A bit of travelogue reading up reveals that in Istanbul today you will find much of the Turkish stuff down the streets…baklava, confectionary of a myriad kind with jams, juices, syrups and all kinds of sweet something. Baklava actually goes back in history to thousands of years to Assyrian times. But it is the 15th century Ottoman chefs who presumably perfected the art of making and serving baklava at Sultan Sulayman’s Topkapi Palace kitchen of the 1470s. The most perfect baklava must come as paper thin pastry layered with honey and nuts. It’s an expensive treat for the ordinary Turkish people.
THEN of course Turkish cuisine influenced by the cuisines of the surrounding kingdoms conquered feature a dazzling array of kabab (lamb being a favorite meat) grilled on iron blades, now they have the famous doner kabab and we see the vertical rotisserie in some places in Goa too. Borek sound very much like our samosa but the Turkish fat crescent beauties come with savoury meaty stuffing and also dried fruit
Also think of the various pilaf of Turkish and Persian fame, can’t tell who influenced whom but the Turkish people love their pilaf cooked in lamb broth and I do believe they rival the Persian pilaf. The hallmark of the perfect pilaf being that they may not be sticky but wildly aromatic loose rice affairs teasing the taste buds forever after. Pilaf was the staple of the Turko-Mongolian people and the Persian city of Tabriz apparently boasted of something like 40 kinds of much loved pilaf, accompanied by stuffed dolma and wrapped sarma in grape leaves. Pilaf is a cut above biryani obviously, something like the rich ate pilaf, while the poor were happy with biryani…not sure about this though, someone check it out for me.
Cha or Cay in the Chinese lingo came from China and the Turkish people took to it, brewing it in beautiful samovars…but like aforesaid it’s the various sherbat which intrigue me and for which pristine spring water is used, there is sherbet of peach and apple and quince and one may buy a whole lot of sherbet powders. I suppose sherbet would translate to syrup in English.

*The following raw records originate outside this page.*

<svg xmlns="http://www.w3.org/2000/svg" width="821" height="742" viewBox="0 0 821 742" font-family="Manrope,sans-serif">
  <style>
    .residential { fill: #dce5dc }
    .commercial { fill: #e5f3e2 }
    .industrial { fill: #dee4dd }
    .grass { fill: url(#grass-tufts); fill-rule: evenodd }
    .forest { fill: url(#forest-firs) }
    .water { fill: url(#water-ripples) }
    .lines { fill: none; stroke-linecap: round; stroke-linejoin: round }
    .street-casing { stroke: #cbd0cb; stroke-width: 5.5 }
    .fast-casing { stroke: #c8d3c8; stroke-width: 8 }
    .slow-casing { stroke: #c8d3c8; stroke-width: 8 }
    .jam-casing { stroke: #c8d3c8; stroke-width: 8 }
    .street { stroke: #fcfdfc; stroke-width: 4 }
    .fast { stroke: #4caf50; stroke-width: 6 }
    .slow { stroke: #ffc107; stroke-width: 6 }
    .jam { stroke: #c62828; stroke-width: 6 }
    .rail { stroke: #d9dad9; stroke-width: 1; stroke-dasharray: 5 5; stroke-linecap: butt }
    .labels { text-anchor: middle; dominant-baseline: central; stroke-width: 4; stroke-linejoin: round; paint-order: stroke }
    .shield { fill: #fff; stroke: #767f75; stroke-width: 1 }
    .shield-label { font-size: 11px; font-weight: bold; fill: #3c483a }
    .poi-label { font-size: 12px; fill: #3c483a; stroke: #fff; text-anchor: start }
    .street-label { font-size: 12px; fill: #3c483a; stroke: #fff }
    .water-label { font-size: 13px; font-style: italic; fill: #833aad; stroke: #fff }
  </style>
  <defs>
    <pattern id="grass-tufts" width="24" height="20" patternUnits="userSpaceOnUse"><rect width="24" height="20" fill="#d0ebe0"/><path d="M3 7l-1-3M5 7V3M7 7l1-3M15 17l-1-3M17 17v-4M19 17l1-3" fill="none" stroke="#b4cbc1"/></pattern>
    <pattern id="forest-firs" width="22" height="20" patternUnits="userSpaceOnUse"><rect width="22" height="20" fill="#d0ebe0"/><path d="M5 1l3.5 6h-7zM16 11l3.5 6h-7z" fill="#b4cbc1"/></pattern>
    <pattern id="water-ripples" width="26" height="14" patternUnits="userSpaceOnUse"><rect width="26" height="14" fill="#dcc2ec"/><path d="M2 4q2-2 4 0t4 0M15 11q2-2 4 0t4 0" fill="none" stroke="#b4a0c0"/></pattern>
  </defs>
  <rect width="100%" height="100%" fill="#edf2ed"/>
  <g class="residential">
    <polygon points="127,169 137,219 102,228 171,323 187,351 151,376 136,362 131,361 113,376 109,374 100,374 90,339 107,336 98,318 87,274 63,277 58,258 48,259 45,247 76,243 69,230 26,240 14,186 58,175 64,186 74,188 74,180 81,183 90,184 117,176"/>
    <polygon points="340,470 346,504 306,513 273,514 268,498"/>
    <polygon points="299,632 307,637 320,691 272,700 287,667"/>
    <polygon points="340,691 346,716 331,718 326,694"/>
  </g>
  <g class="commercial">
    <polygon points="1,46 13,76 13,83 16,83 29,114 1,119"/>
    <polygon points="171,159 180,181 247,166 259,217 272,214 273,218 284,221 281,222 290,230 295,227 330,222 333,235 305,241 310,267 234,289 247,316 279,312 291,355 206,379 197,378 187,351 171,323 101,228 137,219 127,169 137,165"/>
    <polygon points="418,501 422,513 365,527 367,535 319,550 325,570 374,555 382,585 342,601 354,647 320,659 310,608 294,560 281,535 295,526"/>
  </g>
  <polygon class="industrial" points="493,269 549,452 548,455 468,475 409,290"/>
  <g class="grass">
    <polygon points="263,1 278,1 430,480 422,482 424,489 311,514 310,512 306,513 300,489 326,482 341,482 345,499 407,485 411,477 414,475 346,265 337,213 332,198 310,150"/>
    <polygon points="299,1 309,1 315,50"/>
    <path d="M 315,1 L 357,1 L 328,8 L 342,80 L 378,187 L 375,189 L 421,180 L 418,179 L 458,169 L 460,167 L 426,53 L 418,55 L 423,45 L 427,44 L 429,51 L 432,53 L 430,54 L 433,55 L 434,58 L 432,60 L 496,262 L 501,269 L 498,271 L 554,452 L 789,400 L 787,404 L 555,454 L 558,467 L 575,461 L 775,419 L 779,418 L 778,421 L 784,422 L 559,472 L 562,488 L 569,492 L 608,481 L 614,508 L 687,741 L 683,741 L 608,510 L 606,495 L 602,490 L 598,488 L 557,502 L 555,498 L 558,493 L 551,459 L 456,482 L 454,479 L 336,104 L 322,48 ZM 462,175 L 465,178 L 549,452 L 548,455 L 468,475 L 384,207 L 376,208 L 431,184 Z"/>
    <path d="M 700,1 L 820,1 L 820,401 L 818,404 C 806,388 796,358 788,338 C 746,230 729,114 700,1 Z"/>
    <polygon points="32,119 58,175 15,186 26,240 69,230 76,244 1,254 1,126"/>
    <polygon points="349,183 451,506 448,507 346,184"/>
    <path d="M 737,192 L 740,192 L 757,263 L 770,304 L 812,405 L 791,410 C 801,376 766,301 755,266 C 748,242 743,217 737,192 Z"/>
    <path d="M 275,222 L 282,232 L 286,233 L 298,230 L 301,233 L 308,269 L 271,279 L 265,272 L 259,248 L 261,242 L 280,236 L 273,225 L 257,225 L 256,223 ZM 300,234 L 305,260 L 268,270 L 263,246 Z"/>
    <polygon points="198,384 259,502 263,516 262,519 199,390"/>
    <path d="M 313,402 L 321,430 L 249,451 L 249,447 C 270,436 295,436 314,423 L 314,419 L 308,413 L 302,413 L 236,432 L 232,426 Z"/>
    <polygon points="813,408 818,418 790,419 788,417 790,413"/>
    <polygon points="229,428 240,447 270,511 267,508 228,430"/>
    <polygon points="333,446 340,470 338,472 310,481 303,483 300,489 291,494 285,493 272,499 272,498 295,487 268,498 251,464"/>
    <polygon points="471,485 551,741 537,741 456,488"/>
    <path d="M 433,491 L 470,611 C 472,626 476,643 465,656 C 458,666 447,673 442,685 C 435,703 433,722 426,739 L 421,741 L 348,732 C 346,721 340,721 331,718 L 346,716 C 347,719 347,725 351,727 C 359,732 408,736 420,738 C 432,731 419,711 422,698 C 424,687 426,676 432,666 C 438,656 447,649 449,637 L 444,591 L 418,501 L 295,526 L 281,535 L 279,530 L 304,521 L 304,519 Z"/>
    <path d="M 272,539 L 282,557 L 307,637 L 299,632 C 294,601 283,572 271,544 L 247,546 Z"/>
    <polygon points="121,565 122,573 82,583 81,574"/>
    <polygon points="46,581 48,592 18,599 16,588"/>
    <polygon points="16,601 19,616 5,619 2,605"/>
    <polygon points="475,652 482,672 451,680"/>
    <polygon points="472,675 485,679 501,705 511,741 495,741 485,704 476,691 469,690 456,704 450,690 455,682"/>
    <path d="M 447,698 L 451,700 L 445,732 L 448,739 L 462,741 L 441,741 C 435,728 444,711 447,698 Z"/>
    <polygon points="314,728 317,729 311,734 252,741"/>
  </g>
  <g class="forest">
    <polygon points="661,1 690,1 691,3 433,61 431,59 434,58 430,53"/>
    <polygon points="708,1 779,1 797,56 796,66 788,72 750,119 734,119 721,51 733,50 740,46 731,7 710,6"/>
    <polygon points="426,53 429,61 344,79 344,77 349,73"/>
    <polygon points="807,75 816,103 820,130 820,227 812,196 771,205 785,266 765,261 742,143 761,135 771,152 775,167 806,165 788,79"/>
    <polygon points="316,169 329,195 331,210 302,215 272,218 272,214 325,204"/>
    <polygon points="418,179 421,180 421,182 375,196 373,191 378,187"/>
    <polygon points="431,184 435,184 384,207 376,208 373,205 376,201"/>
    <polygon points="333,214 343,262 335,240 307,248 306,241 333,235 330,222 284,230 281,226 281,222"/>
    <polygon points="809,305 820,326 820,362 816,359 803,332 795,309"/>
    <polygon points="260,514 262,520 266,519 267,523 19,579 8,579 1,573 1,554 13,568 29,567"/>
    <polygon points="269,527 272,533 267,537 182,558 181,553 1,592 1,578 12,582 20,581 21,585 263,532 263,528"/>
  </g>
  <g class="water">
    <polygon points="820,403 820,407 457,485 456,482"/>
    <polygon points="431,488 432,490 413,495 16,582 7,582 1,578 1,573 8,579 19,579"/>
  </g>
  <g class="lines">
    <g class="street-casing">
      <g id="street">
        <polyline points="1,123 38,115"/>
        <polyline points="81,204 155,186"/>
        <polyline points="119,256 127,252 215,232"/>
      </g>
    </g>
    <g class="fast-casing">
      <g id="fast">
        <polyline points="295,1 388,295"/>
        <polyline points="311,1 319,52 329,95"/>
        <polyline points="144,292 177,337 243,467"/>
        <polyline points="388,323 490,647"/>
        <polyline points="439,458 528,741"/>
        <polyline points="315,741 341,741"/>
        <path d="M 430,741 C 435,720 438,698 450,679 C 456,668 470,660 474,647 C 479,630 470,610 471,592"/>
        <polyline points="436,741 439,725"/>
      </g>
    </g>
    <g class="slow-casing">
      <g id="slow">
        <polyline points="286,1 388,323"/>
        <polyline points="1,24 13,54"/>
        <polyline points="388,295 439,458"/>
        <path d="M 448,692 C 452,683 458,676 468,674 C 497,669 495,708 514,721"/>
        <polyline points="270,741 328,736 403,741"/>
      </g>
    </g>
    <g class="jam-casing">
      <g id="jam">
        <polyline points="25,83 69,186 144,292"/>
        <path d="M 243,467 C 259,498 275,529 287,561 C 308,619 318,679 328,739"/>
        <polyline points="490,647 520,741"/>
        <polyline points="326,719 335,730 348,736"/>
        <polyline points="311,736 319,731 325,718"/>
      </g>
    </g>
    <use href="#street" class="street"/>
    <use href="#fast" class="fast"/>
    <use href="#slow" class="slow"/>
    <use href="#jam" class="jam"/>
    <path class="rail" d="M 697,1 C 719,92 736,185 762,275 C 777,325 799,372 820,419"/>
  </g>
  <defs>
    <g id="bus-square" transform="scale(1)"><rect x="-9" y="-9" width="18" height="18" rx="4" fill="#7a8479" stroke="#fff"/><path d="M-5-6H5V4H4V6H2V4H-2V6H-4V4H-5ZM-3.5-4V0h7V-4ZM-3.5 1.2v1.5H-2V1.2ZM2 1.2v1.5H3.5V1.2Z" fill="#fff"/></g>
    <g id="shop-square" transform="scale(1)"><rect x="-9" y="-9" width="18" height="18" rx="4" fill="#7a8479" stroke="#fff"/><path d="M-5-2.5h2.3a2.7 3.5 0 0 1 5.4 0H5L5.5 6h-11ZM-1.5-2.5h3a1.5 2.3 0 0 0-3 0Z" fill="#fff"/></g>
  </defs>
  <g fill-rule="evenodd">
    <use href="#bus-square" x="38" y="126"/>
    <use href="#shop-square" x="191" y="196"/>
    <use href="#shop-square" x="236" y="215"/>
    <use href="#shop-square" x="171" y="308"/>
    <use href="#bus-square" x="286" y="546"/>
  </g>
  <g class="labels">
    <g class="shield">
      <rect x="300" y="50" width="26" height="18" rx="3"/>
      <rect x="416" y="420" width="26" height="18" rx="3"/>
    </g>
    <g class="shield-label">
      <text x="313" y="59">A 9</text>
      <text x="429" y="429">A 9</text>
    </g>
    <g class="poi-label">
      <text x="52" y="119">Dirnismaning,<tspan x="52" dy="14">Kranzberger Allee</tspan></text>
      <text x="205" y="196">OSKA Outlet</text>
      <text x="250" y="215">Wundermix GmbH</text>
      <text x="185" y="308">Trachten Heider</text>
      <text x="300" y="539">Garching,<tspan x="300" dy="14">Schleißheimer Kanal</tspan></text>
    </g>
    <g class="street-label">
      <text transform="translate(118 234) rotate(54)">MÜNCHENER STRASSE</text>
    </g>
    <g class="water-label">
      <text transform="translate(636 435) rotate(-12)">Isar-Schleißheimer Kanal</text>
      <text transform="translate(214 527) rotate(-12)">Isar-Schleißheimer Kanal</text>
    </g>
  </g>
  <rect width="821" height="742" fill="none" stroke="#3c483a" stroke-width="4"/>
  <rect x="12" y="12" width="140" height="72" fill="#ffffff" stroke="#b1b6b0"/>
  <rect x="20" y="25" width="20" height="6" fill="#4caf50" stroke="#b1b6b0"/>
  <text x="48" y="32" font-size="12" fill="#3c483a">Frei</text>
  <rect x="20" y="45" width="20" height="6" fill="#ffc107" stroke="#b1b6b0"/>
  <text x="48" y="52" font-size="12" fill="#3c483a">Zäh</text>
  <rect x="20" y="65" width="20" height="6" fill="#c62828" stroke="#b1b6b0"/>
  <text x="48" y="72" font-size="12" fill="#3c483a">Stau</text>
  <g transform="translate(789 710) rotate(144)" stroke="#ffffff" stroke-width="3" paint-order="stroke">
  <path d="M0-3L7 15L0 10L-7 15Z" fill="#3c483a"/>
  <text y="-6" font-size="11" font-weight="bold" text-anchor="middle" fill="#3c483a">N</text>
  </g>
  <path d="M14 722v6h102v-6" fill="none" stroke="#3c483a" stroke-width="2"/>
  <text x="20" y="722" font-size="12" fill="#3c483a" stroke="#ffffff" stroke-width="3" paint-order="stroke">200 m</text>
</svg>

Also hear about this tantalizing sherbet the Turkish people drink called salep (also sahlep or sahlab), reportedly made from the flour of the tubers of Anatolian wild orchids called orchis…the sherbet is a concoction of Anatolian wild orchids, rosewater, honey or sugar. But funny, the orchids were becoming so extinct in the wild that Turkey has now banned the export of the prized orchids. Salep is considered to be the best aphrodisiac sherbat of them all.

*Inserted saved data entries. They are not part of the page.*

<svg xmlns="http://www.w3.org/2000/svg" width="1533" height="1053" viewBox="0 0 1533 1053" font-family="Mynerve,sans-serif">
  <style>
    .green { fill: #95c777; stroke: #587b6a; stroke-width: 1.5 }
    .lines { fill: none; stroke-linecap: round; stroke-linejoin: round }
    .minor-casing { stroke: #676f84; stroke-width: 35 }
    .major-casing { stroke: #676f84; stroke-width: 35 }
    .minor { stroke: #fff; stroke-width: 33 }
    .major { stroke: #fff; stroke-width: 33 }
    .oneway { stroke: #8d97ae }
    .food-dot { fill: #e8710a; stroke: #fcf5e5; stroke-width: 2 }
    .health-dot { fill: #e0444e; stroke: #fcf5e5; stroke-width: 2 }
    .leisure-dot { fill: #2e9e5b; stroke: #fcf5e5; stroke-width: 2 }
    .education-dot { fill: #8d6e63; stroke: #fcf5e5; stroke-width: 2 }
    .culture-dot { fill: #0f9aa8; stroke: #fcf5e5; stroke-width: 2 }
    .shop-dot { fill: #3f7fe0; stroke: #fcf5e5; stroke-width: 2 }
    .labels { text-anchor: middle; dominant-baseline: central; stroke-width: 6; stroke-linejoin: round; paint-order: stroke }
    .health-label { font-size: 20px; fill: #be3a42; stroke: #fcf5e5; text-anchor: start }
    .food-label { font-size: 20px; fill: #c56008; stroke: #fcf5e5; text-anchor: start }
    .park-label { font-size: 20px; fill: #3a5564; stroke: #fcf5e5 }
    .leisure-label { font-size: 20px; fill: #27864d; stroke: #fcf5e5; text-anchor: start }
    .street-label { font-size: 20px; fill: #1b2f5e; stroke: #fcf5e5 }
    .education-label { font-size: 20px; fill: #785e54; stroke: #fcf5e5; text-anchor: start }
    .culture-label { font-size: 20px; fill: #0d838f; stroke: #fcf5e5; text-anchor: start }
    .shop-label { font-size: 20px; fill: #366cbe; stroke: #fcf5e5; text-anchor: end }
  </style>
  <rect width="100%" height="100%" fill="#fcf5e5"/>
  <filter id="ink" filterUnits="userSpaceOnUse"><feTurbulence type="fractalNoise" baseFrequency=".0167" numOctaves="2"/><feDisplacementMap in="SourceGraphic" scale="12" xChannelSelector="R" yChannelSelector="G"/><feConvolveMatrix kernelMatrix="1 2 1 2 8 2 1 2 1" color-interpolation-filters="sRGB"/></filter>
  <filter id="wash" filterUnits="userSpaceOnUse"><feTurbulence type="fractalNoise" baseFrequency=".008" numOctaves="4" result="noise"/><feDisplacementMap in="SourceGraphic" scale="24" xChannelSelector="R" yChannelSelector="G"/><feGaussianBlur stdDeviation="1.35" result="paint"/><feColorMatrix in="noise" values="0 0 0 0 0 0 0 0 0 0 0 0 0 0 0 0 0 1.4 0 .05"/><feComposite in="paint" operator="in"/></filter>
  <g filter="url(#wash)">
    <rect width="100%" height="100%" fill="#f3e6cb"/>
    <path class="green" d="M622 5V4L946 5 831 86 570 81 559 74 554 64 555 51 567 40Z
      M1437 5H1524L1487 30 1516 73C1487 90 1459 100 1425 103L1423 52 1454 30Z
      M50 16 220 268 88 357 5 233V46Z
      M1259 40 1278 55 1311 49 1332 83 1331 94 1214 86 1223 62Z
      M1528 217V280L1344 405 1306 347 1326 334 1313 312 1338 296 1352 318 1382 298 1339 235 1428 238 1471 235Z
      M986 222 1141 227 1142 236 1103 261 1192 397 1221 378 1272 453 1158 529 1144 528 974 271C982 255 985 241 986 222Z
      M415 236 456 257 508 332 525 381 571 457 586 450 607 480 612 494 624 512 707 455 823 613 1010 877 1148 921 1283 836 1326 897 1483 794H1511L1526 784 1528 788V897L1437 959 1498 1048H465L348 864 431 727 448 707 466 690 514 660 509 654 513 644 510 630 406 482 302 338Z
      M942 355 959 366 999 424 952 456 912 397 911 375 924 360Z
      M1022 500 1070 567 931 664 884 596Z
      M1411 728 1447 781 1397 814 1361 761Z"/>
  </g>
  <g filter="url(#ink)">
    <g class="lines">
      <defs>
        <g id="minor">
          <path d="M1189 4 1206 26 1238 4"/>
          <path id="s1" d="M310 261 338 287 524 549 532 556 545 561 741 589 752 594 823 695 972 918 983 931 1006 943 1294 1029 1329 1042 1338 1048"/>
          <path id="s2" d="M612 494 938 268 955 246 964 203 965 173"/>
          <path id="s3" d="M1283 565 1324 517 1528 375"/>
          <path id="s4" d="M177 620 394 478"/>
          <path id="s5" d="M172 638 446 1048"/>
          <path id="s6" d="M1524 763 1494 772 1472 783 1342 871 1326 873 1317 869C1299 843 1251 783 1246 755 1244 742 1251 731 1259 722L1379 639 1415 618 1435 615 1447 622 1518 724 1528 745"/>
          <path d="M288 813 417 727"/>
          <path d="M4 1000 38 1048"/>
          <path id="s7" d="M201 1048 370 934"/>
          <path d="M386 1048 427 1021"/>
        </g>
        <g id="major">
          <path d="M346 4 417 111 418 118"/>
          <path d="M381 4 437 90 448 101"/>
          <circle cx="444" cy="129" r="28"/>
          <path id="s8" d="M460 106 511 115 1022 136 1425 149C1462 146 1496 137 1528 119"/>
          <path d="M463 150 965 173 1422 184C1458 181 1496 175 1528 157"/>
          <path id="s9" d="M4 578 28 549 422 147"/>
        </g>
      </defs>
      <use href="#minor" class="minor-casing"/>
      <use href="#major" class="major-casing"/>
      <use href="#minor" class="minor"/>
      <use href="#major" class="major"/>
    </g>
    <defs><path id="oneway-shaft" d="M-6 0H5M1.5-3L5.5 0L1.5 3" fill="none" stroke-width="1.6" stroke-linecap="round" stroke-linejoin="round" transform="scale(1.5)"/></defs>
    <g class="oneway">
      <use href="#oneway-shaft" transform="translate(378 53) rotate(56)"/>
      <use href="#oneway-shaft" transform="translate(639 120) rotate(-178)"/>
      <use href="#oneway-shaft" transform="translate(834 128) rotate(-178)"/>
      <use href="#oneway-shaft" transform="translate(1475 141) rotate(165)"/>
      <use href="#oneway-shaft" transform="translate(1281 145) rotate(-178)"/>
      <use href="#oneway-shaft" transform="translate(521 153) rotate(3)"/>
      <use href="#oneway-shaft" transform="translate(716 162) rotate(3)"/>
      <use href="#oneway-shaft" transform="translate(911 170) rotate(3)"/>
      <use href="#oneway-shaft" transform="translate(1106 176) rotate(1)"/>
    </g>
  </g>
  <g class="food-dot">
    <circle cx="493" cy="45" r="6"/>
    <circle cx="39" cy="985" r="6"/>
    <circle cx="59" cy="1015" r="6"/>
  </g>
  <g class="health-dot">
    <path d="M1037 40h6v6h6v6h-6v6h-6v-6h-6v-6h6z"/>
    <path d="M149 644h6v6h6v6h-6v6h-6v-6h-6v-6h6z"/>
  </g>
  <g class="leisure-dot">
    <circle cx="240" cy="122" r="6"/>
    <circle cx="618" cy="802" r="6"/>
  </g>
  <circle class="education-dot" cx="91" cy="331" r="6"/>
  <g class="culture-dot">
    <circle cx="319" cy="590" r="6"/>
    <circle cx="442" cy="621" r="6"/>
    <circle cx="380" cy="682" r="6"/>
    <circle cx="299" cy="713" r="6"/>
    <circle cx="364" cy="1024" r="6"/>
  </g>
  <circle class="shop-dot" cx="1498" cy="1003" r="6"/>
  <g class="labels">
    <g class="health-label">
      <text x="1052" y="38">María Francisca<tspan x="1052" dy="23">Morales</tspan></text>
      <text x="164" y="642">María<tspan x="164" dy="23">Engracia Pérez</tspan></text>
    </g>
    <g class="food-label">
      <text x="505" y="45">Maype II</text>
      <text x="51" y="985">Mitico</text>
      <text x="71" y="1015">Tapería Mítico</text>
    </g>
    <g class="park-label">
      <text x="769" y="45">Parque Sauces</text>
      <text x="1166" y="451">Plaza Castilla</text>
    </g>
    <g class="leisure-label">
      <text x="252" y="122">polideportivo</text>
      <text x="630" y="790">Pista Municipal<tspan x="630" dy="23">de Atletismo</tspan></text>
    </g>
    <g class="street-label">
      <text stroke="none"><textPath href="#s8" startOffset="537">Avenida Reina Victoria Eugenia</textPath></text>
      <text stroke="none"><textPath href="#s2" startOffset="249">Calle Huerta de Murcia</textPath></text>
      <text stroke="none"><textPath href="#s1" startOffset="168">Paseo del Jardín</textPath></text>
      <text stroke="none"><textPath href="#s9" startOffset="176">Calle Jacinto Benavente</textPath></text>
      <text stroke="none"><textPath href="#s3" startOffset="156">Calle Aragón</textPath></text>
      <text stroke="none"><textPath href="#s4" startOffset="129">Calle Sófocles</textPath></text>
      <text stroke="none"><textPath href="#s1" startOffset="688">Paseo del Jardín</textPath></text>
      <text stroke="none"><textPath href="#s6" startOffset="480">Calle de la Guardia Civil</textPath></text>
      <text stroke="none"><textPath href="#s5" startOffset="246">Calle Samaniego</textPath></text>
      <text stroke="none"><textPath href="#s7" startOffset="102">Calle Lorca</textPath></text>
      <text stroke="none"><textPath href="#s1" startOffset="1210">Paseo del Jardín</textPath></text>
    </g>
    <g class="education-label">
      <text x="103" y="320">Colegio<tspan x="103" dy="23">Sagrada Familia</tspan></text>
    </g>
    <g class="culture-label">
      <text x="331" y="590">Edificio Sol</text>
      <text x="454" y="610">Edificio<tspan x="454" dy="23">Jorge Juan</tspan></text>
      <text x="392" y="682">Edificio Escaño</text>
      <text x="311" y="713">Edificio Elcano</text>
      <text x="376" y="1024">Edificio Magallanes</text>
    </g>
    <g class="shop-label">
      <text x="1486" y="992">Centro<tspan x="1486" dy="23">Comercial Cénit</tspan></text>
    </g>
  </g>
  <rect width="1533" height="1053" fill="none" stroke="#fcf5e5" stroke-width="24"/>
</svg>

Well, to conclude here, I also like the sound of the 46 kinds of imperial bread or “haz ekmek” eaten scooped with chickpea-cinnamon dips, these are mostly slightly sour flatbreads served with Havarti cheese…and the women in Sultan Suleiman harem were forever looking forward to being served something called “lokma” (from “luqmat,” translating to “judge’s morsels” in 13th century Arabic cookbooks) on auspicious occasions, like when a pregnancy was confirmed or the birth of a prince or princess!
(Sigh) These days I’m dreaming Turkey and one of these days you must catch the “Magnificent Century” series if you haven’t already…ideal fare to entertain and keep the mind alive during our menacing covid times — when who knows who will be around tomorrow! Continue to stay home, stay safe, even if you are quietly going crazy like me.